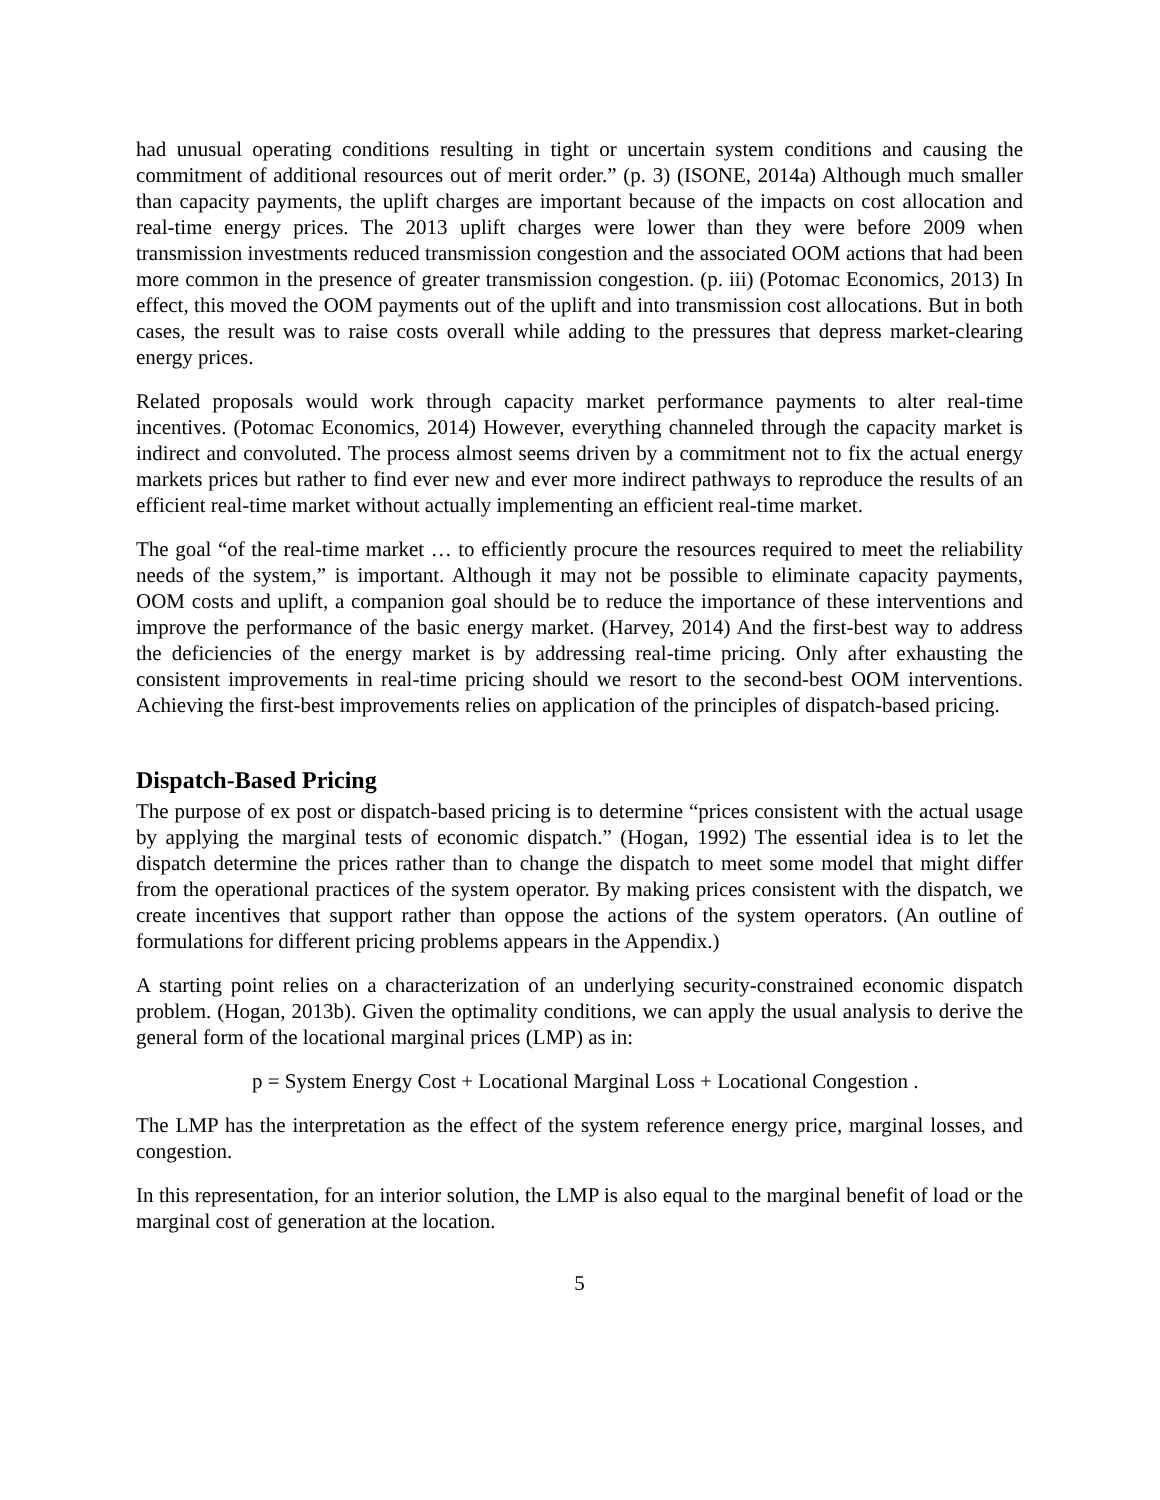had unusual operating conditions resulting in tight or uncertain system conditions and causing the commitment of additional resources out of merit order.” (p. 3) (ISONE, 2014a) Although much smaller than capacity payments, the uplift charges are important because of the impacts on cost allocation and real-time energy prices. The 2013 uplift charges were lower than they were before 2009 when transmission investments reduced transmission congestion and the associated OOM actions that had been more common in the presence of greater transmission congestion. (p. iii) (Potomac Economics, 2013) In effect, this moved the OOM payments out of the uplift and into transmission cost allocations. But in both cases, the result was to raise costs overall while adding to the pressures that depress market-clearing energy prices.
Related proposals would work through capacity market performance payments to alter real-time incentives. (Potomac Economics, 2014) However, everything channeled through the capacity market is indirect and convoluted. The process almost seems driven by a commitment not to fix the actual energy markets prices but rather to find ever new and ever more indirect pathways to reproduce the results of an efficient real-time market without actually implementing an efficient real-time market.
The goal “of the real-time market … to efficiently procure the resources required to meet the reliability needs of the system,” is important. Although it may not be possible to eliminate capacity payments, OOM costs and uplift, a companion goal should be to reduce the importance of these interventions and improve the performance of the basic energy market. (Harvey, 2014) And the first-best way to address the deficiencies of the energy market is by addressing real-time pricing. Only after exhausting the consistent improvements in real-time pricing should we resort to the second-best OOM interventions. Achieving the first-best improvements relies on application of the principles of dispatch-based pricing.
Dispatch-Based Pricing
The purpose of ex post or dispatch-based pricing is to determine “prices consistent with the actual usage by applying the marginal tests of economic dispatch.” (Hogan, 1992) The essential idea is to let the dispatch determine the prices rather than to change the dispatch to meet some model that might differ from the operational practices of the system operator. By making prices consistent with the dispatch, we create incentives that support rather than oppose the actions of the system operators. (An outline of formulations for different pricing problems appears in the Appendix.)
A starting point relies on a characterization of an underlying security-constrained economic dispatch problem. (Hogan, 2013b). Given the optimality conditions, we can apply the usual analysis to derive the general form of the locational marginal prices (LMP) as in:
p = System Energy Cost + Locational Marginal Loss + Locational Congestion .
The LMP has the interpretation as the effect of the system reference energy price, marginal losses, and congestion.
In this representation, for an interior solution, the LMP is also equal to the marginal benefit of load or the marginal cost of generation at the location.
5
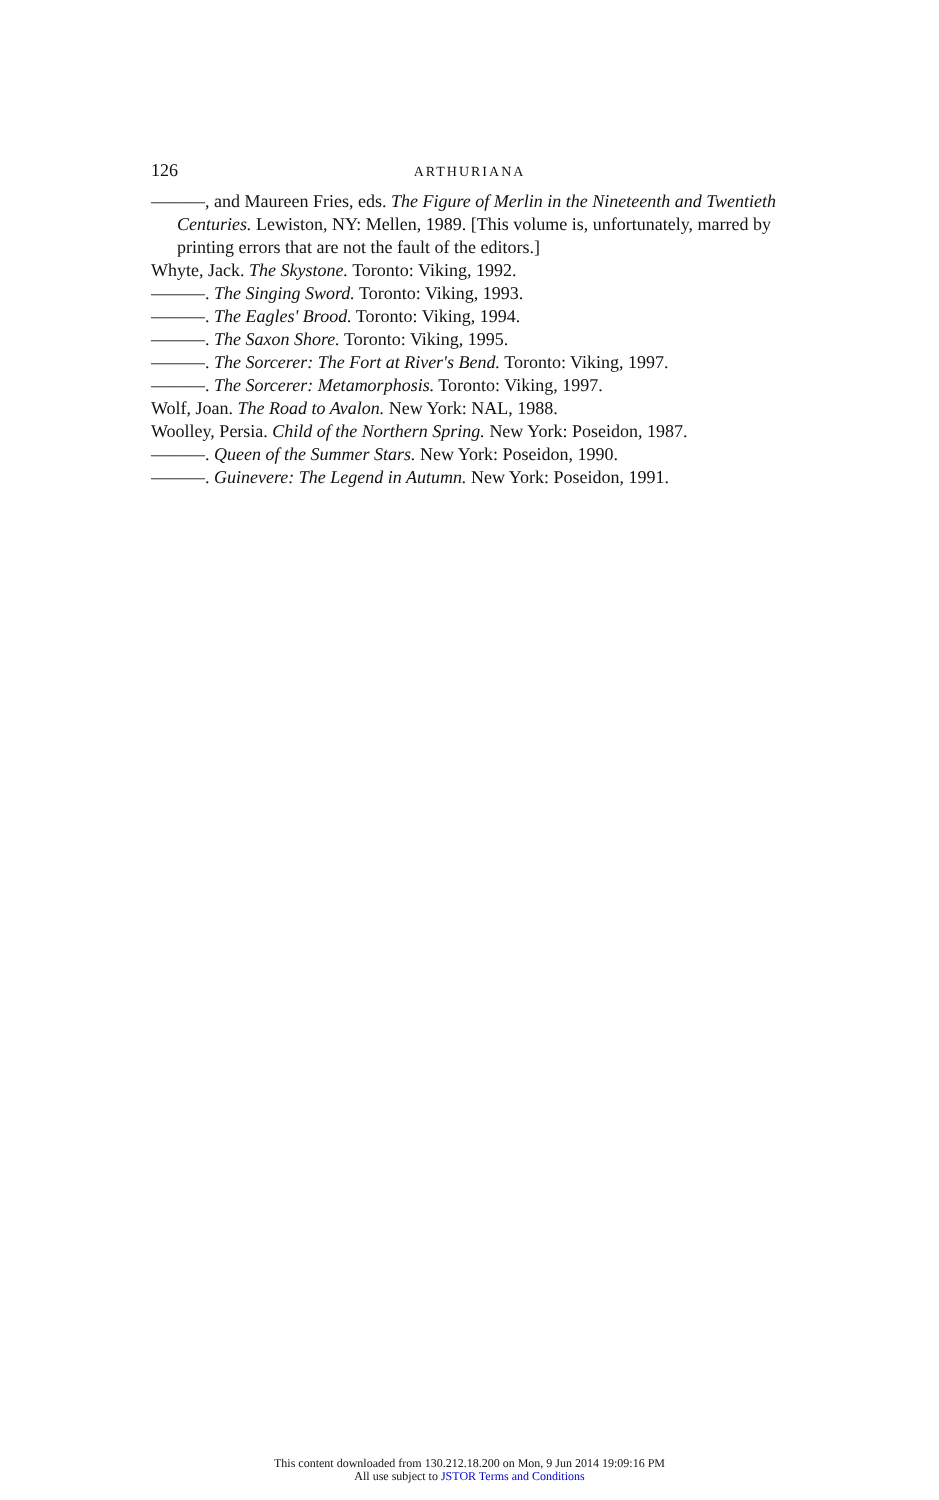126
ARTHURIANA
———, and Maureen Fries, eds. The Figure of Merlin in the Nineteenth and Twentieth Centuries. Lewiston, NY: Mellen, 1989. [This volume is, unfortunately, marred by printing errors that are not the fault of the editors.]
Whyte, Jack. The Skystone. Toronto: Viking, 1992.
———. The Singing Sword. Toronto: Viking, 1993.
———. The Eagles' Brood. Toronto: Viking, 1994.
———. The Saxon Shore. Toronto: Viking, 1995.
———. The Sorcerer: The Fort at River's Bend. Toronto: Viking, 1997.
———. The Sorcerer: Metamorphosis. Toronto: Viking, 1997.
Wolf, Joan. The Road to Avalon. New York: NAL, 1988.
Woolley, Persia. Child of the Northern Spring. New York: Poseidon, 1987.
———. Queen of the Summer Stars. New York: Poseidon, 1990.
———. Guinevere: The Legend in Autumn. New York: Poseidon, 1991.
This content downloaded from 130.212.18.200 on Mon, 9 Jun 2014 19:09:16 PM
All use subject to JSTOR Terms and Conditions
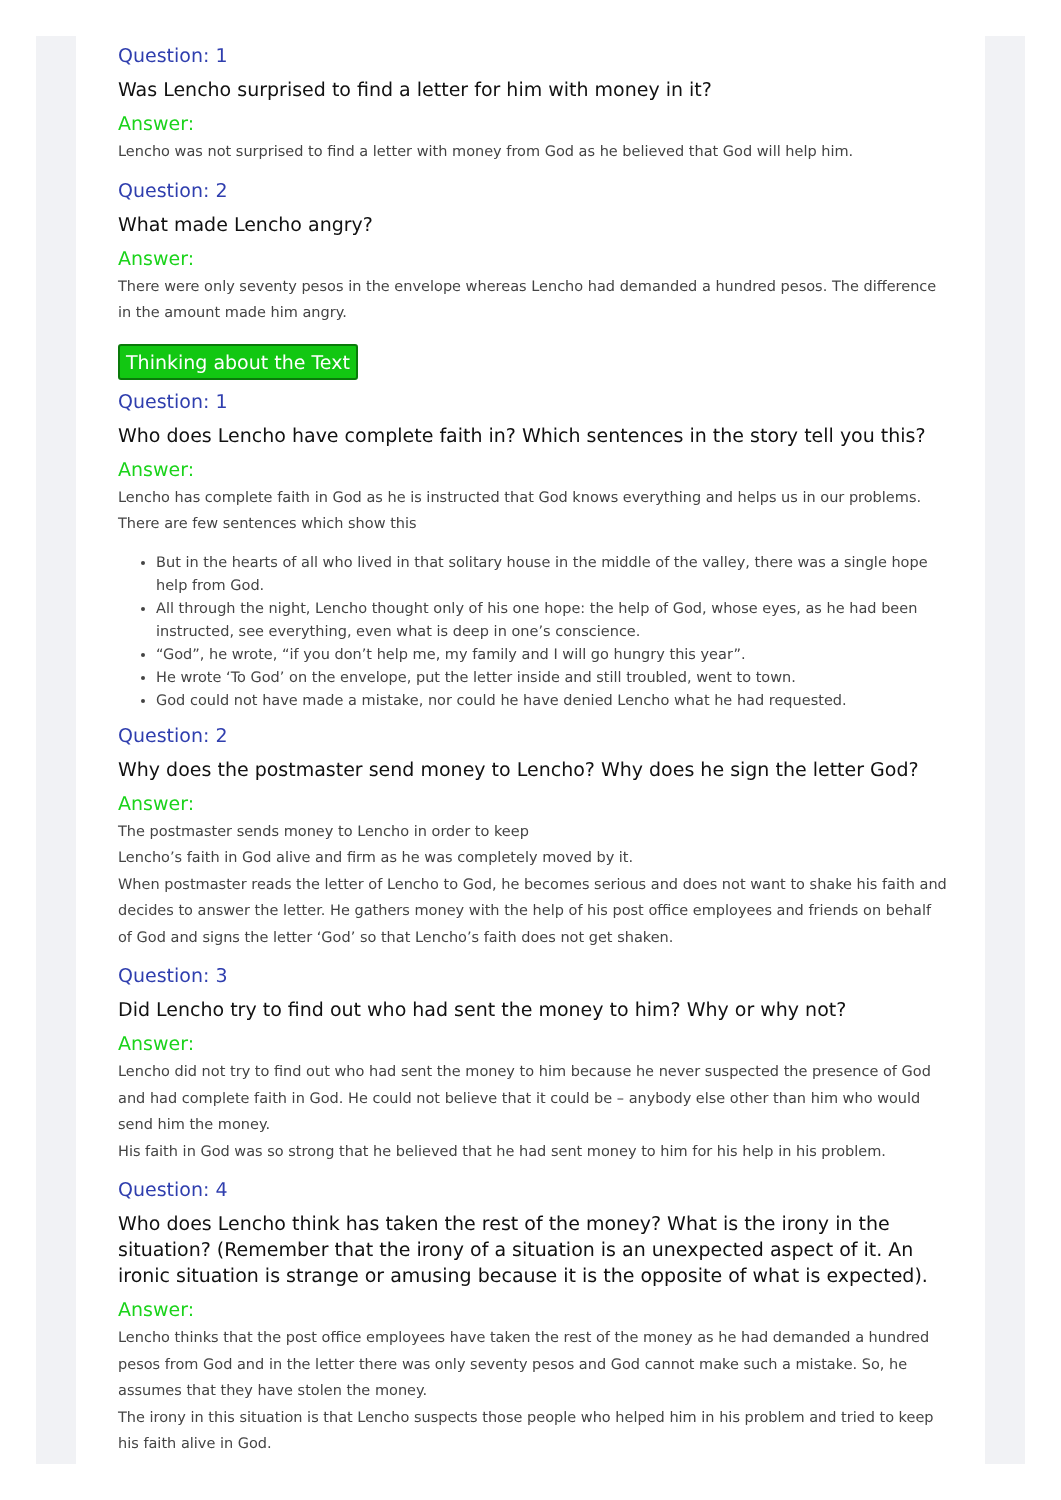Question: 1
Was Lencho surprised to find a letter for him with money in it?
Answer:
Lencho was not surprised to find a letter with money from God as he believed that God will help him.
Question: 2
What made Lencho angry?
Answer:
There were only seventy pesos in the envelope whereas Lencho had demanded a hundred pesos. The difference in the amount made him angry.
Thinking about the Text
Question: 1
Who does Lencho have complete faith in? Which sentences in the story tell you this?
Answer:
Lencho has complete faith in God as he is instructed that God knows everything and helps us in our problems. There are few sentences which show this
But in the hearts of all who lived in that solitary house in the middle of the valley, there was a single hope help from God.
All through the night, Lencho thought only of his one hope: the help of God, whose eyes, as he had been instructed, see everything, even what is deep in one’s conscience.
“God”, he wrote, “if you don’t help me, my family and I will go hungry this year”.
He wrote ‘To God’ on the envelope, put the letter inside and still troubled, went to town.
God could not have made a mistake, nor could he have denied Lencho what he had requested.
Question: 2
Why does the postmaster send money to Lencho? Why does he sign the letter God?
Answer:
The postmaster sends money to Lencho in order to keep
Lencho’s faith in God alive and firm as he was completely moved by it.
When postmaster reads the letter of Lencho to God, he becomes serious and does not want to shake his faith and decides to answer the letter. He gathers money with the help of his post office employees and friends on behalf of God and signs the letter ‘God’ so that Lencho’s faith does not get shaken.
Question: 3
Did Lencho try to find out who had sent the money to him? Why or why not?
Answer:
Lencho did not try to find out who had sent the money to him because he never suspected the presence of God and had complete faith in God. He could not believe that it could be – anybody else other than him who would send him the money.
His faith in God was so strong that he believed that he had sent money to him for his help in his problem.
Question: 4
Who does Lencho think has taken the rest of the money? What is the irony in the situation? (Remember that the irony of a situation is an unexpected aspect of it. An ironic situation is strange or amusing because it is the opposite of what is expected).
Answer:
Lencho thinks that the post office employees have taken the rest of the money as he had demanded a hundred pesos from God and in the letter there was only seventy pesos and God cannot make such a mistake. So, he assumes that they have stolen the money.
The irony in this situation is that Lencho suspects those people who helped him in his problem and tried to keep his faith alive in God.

────────────────────────────────────────

• [EXERCISE DETAILS]: Copy out precisely those lines which run from the one containing "Question: 3" to the end of the material.

• [ANSWER BELOW]:
Question: 3
Did Lencho try to find out who had sent the money to him? Why or why not?
Answer:
Lencho did not try to find out who had sent the money to him because he never suspected the presence of God and had complete faith in God. He could not believe that it could be – anybody else other than him who would send him the money.
His faith in God was so strong that he believed that he had sent money to him for his help in his problem.
Question: 4
Who does Lencho think has taken the rest of the money? What is the irony in the situation? (Remember that the irony of a situation is an unexpected aspect of it. An ironic situation is strange or amusing because it is the opposite of what is expected).
Answer:
Lencho thinks that the post office employees have taken the rest of the money as he had demanded a hundred pesos from God and in the letter there was only seventy pesos and God cannot make such a mistake. So, he assumes that they have stolen the money.
The irony in this situation is that Lencho suspects those people who helped him in his problem and tried to keep his faith alive in God.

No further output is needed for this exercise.